DevOps Observability and lessons for Data Quality
This is a preliminary draft - see avaitla16.com/how-i-write
What's old is new again. I've been spending some time in the data quality space and have been thinking about how much of it reminds me of approaches taken by devops teams in the past ten years or so, just with different names. These notes were inspired by a brief conversation I had with linkedin.com/in/kevinzenghu
Let's begin with a common devops architecture that exists:
You have a website which calls an origin service that calls other services that work in conjunction to fulfill the request. The goals of the ops teams are to ensure this operation works quickly, reliably (minimize downtime), and when things do break we are alerted to them and have the tools to effectively resolve them.
There's a good philosophical guide here that has been the most helpful material I have found summarizing some operational best practices here: docs.google.com/document/d/199PqyG3UsyXlwie..
Now back to the topic of data quality. We want to know that our dashboards work reliably and when things do break we are able to quickly resolve them.
The first matter is alerting when something is wrong. Alerts can frequently go awry and become spammy noise. This problem is also encountered by ops and as recommended in the above guide - you want to be monitoring symptoms not sources. This means monitor the fact the website went down not that the database crashed. Certainly you could monitor both but there are hundreds of reasons the website could go down in a service mesh - so get the most bang for your buck by monitoring the site itself. As a caveat always monitor disk usage on the database.
Now extend this to data quality. The most important things are the end user reports. Monitor the marts themselves first before the stg tables. In particular there are some basic items to watch. In devops space you monitor # of 500 errors, latency, and throughput (more false positive). In data quality land you monitor freshness, volume, schema, distribution, in addition to custom business specific metrics.
Now suppose that an incident has happened and we need alerts. The site is down and we'd like to know what the root cause is. The best tool in ops land that exists today is probably distributed tracing. So rather than scatter brained asking hundreds of different services and starting to panic, a tracing solution can tell you which service is slowed down or facing an outage, so you can systematically root cause and focus your efforts in the right subsystem.
Then you break out very specialized debugging tools like gdb, os monitors, etc - oh there are a lot of tools, start with Brendan Greggs work as a starting point: brendangregg.com/overview.html
Now extend this to data quality. Lineage is crucial to doing the same thing and accelerating TTR (time to resolution of outage).
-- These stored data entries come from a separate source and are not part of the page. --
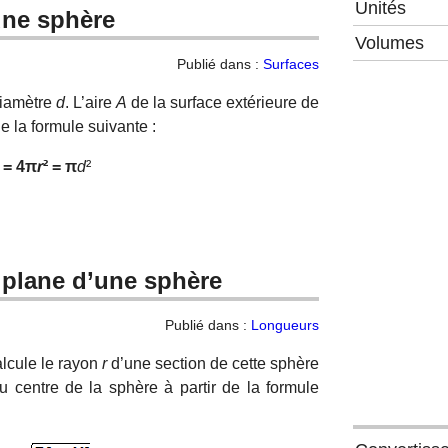
Unités
’une sphère
Volumes
Publié dans :
Surfaces
diamètre
d
. L’aire
A
de la surface extérieure de
de la formule suivante :
= 4π
r
² =
π
d
²
 plane d’une sphère
Publié dans :
Longueurs
alcule le rayon
r
d’une section de cette sphère
 centre de la sphère à partir de la formule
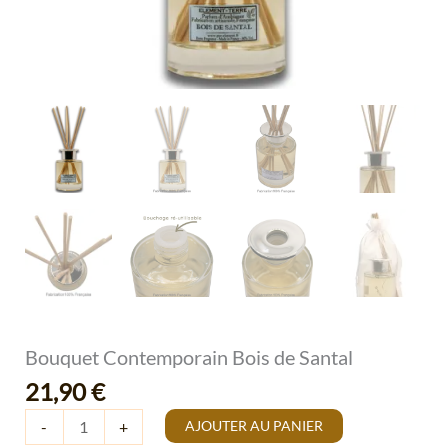
Bouquet Contemporain Bois de Santal
21,90
€
AJOUTER AU PANIER
-
+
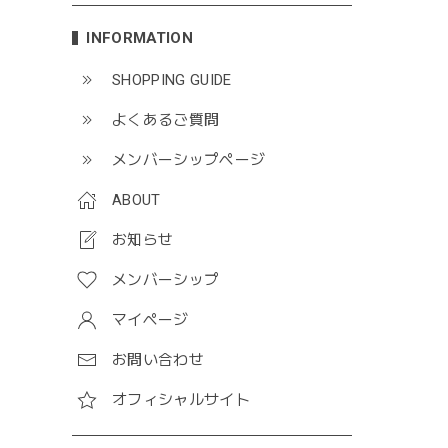
INFORMATION
SHOPPING GUIDE
よくあるご質問
メンバーシップページ
ABOUT
お知らせ
メンバーシップ
マイページ
お問い合わせ
オフィシャルサイト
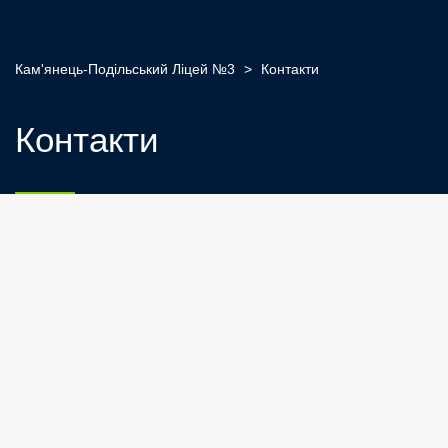
Кам'янець-Подільський Ліцей №3
>
Контакти
Контакти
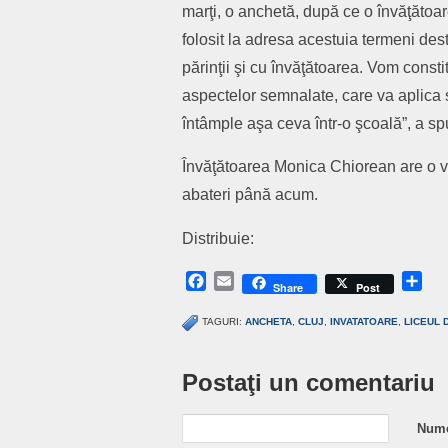
marţi, o anchetă, după ce o învăţătoare
folosit la adresa acestuia termeni des
părinţii şi cu învăţătoarea. Vom consti
aspectelor semnalate, care va aplica 
întâmple aşa ceva într-o şcoală”, a s
Învăţătoarea Monica Chiorean are o v
abateri până acum.
Distribuie:
Facebook
Email
Sh
Share
Post
TAGURI:
ANCHETA
,
CLUJ
,
INVATATOARE
,
LICEUL 
Postaţi un comentariu
Nume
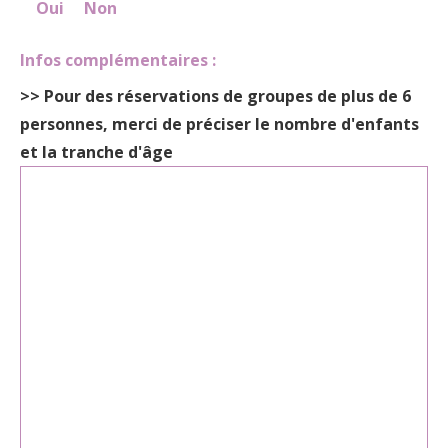
Oui
Non
Infos complémentaires :
>>
Pour des réservations de groupes de plus de 6
personnes
, merci de préciser le nombre d'enfants
et la tranche d'âge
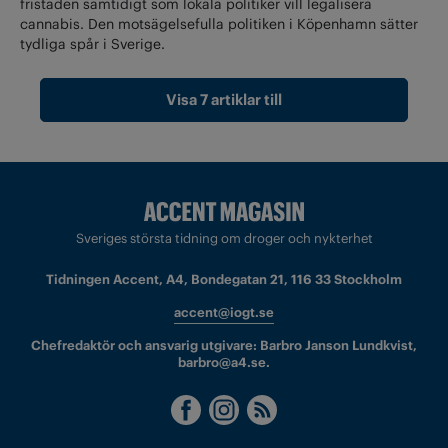
fristaden samtidigt som lokala politiker vill legalisera
cannabis. Den motsägelsefulla politiken i Köpenhamn sätter
tydliga spår i Sverige.
Visa 7 artiklar till
Sveriges största tidning om droger och nykterhet
Tidningen Accent, A4, Bondegatan 21, 116 33 Stockholm
accent@iogt.se
Chefredaktör och ansvarig utgivare: Barbro Janson Lundkvist,
barbro@a4.se.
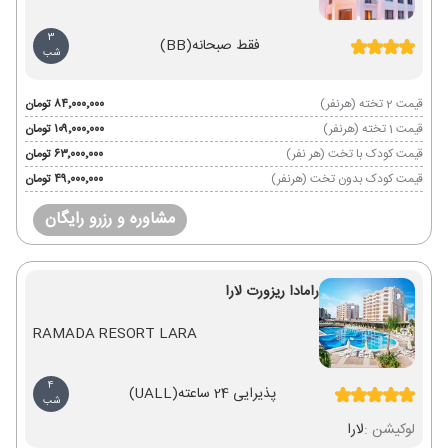
3
فقط صبحانه
(BB)
شب
قیمت 2 تخته (هرنفر)
۸۴٬۰۰۰٬۰۰۰ تومان
قیمت 1 تخته (هرنفر)
۱۰۹٬۰۰۰٬۰۰۰ تومان
قیمت کودک با تخت (هر نفر)
۶۳٬۰۰۰٬۰۰۰ تومان
قیمت کودک بدون تخت (هرنفر)
۴۹٬۰۰۰٬۰۰۰ تومان
مشاوره و رزرو رایگان
رامادا ریزورت لارا
RAMADA RESORT LARA
4
پذیرایی 24 ساعته
(UALL)
شب
لوکیشن :
لارا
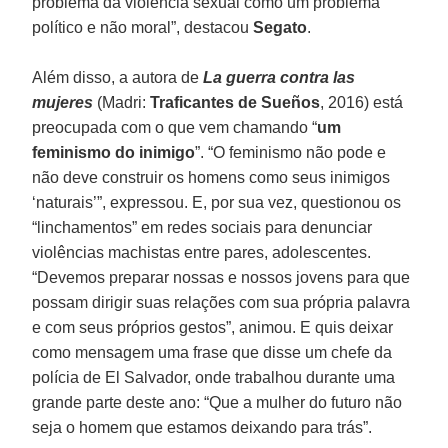
problema da violência sexual como um problema
político e não moral”, destacou
Segato
.
Além disso, a autora de
La guerra contra las
mujeres
(Madri:
Traficantes de Sueños
, 2016) está
preocupada com o que vem chamando “
um
feminismo do inimigo
”. “O feminismo não pode e
não deve construir os homens como seus inimigos
‘naturais’”, expressou. E, por sua vez, questionou os
“linchamentos” em redes sociais para denunciar
violências machistas entre pares, adolescentes.
“Devemos preparar nossas e nossos jovens para que
possam dirigir suas relações com sua própria palavra
e com seus próprios gestos”, animou. E quis deixar
como mensagem uma frase que disse um chefe da
polícia de El Salvador, onde trabalhou durante uma
grande parte deste ano: “Que a mulher do futuro não
seja o homem que estamos deixando para trás”.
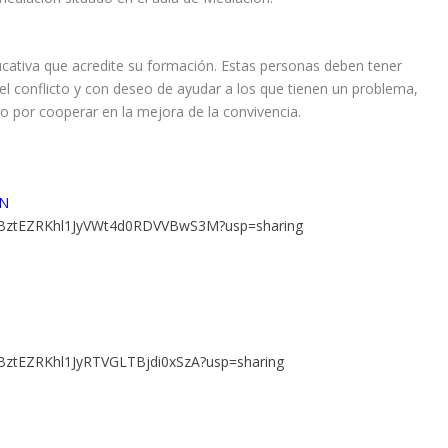
ativa que acredite su formación. Estas personas deben tener
del conflicto y con deseo de ayudar a los que tienen un problema,
o por cooperar en la mejora de la convivencia.
ÓN
rs/0BztEZRKhl1JyVWt4d0RDVVBwS3M?usp=sharing
s/0BztEZRKhl1JyRTVGLTBjdi0xSzA?usp=sharing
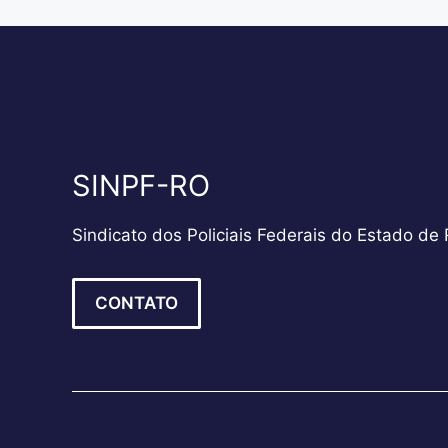
SINPF-RO
Sindicato dos Policiais Federais do Estado de
CONTATO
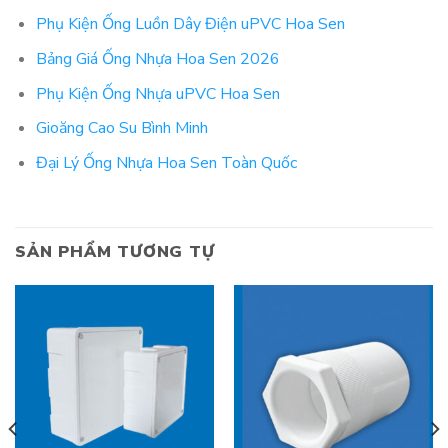
Phụ Kiện Ống Luồn Dây Điện uPVC Hoa Sen
Bảng Giá Ống Nhựa Hoa Sen 2026
Phụ Kiện Ống Nhựa uPVC Hoa Sen
Gioăng Cao Su Bình Minh
Đại Lý Ống Nhựa Hoa Sen Toàn Quốc
SẢN PHẨM TƯƠNG TỰ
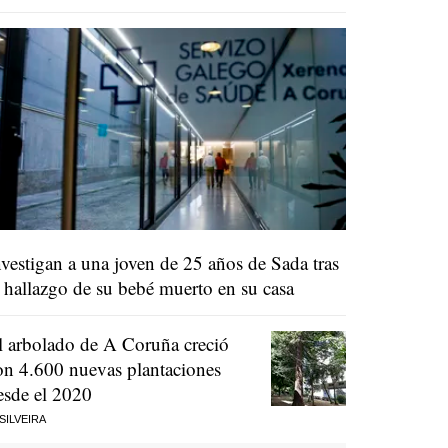
nvestigan a una joven de 25 años de Sada tras
l hallazgo de su bebé muerto en su casa
l arbolado de A Coruña creció
on 4.600 nuevas plantaciones
esde el 2020
 SILVEIRA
It can help pinpoint what is broken (which upstream models were the source of the breakage) and the impact to the organization (which downstream reports consume this data and who uses them). The special tools (which are still in their infancy and I expect will continue to develop), are mostly running raw sql and viewing diffs side by side in addition to reviewing developer code changes and releases.
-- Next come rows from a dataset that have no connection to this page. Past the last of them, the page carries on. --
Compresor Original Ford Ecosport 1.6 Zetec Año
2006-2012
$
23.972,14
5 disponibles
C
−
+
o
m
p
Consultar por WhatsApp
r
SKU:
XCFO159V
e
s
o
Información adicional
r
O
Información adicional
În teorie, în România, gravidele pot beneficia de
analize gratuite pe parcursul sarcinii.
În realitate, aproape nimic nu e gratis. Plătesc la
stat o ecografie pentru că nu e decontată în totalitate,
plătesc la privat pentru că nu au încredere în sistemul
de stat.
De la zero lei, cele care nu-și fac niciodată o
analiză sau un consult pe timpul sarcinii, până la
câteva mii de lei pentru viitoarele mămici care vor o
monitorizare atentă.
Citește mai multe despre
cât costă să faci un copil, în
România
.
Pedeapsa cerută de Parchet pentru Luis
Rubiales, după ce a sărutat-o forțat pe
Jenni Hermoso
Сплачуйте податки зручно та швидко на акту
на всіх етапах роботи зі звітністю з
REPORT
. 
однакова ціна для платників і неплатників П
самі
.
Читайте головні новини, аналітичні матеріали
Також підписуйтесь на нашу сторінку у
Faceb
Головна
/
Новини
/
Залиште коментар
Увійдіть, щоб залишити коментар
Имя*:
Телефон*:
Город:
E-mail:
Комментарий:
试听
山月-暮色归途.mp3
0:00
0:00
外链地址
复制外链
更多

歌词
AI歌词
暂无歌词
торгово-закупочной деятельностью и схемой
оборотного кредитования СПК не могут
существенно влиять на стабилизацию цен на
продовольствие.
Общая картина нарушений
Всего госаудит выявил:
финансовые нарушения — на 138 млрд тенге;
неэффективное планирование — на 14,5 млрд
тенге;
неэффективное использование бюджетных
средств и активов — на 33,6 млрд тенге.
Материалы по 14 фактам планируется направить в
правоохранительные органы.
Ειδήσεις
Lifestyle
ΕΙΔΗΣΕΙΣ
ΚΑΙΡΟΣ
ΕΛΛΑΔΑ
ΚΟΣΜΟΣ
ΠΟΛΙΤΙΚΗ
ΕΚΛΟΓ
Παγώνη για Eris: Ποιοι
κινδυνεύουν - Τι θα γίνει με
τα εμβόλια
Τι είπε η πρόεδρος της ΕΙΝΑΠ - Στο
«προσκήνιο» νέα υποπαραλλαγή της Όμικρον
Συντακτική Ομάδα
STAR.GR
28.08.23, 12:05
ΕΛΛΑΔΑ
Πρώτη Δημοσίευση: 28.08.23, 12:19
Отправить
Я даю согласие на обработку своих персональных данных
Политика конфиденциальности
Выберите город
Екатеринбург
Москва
See more here on how this works in practice: avaitla16.com/column-level-lineage-and-impl...
So far we've mostly been talking about reactionary approaches, however a proactive one is often times far better - an ounce of prevention is worth a pound of cure.
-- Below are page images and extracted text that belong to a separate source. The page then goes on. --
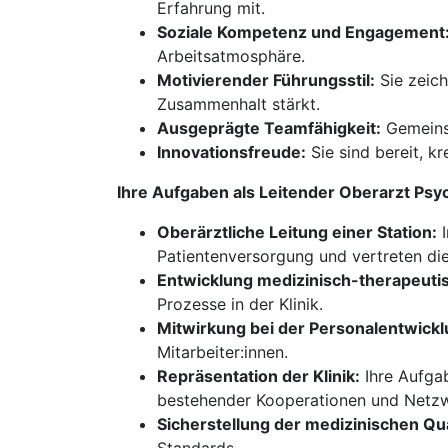
Erfahrung mit.
Soziale Kompetenz und Engagement
Arbeitsatmosphäre.
Motivierender Führungsstil:
Sie zeich
Zusammenhalt stärkt.
Ausgeprägte Teamfähigkeit:
Gemeinsa
Innovationsfreude:
Sie sind bereit, k
Ihre Aufgaben als Leitender Oberarzt Psy
Oberärztliche Leitung einer Station:
I
Patientenversorgung und vertreten die 
Entwicklung medizinisch-therapeuti
Prozesse in der Klinik.
Mitwirkung bei der Personalentwickl
Mitarbeiter:innen.
Repräsentation der Klinik:
Ihre Aufgab
bestehender Kooperationen und Netz
Sicherstellung der medizinischen Qua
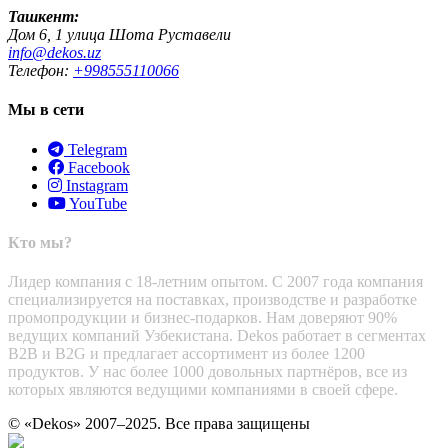
Ташкент:
Дом 6, 1 улица Шота Руставели
info@dekos.uz
Телефон:
+998555110066
Мы в сети
Telegram
Facebook
Instagram
YouTube
Кто мы?
Лидер компания с 18-летним опытом. С 2007 года компания
специализируется на поставках, производстве и разработке
промопродукции и бизнес-подарков. Нам доверяют 90%
ведущих компаний Узбекистана. Dekos работает в сегментах
B2B и B2G и предлагает ассортимент из более 1200
продуктов. У нас более 1000 довольных партнёров, все из
которых являются ведущими компаниями в своей сфере.
© «Dekos» 2007–2025. Все права защищены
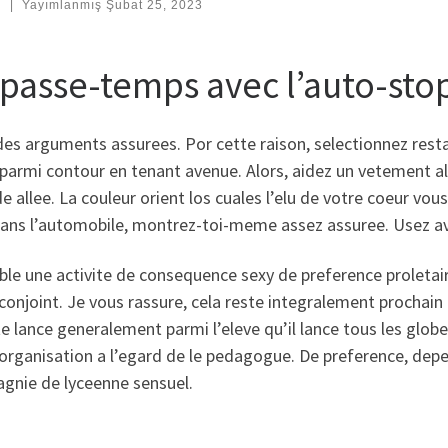
:
|
Yayımlanmış
Şubat 25, 2023
 passe-temps avec l’auto-st
es arguments assurees. Por cette raison, selectionnez resta
 parmi contour en tenant avenue. Alors, aidez un vetement 
e allee. La couleur orient los cuales l’elu de votre coeur v
dans l’automobile, montrez-toi-meme assez assuree. Usez a
ble une activite de consequence sexy de preference proletaire.
conjoint. Je vous rassure, cela reste integralement prochain 
te lance generalement parmi l’eleve qu’il lance tous les glo
l’organisation a l’egard de le pedagogue. De preference, dep
gnie de lyceenne sensuel.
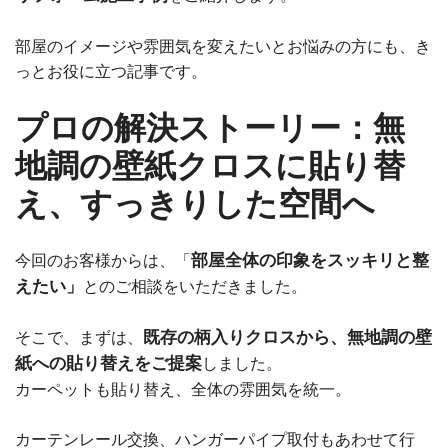
部屋のイメージや雰囲気を変えたいとお悩みの方にも、き
っとお役に立つ記事です。
プロの解決ストーリー：無
地調の壁紙クロスに貼り替
え、すっきりした空間へ
部屋全体の印象をスッキリと整
今回のお客様からは、「
えたい」
とのご相談をいただきました。
既存の柄入りクロスから、無地調の壁
そこで、まずは、
紙への貼り替えをご提案
しました。
カーペットも貼り替え、全体の雰囲気を統一。
カーテンレール交換、ハンガーパイプ取付もあわせて行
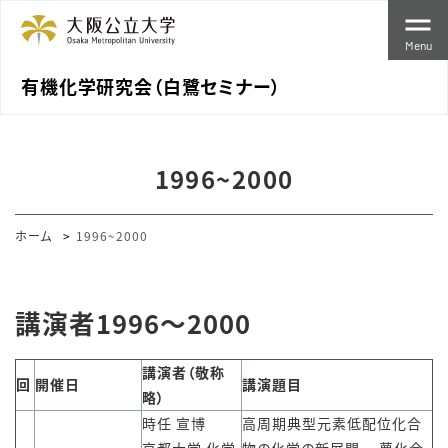
Menu
有機化学研究会（白鷺セミナー）
1996~2000
ホーム
1996~2000
講演者1996〜2000
講演者（敬称
回
開催日
講演題目
略）
時任 宣博
高周期典型元素低配位化合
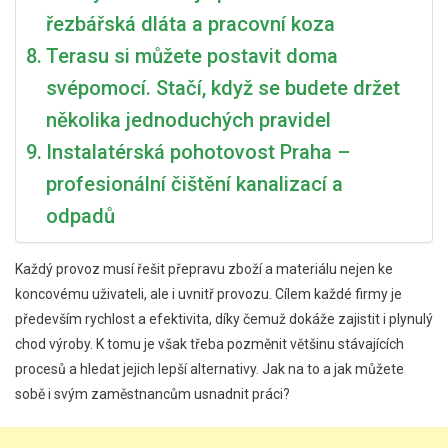
řezbářská dláta a pracovní koza
Terasu si můžete postavit doma
svépomocí. Stačí, když se budete držet
několika jednoduchých pravidel
Instalatérská pohotovost Praha –
profesionální čištění kanalizací a
odpadů
Každý provoz musí řešit přepravu zboží a materiálu nejen ke
koncovému uživateli, ale i uvnitř provozu. Cílem každé firmy je
především rychlost a efektivita, díky čemuž dokáže zajistit i plynulý
chod výroby. K tomu je však třeba pozměnit většinu stávajících
procesů a hledat jejich lepší alternativy. Jak na to a jak můžete
sobě i svým zaměstnancům usnadnit práci?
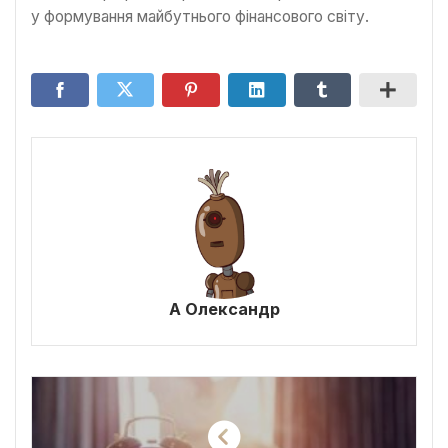
у формування майбутнього фінансового світу.
А Олександр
This exists in the form of unit / integration, code review, qa testing. Most of this in software development can be done automatically, however theres still a good need of manual effort when it comes to visual ui testing or mobile device testing.
In the data quality space this feels quite rudimentary as the state of things is view a dashboard pointing to qa data and one pointing to prod data and spot check manual diffs (does this graph look different than that one?). It's quite interesting to see how datafold.com has begun to take a more rigorous approach to data quality "testing" by automatically running and automatically checking data diffs before code even gets merged in so you could see the impact much more comprehensively and exhaustively than what could ever be done manually.
Generally the process we've arrived at for data quality issues follows the format:
How to investigate data quality issues:
First start by creating an alert for a data quality issue.
When making the alert does it have the right steps to investigate the issue so when it fails the on call knows what to do?
When the test fails do the docs it was created with still make sense / can they be updated if the investigation is unique?
Is there a process for showing operators the bad data (in an internal tool) so they can triage it?
If it's a false positive, how can we improve the test to be less flaky?
Do operators have the right data in their ui to be able to get full context or do we have to dig into the database every time?
Is there a way for operators to fix the bad data - have we notified them of it?
Is there a root cause for what happened to fix it from happening again?
Are regression tests now in place?
May the queries flow, and your pagers be quiet.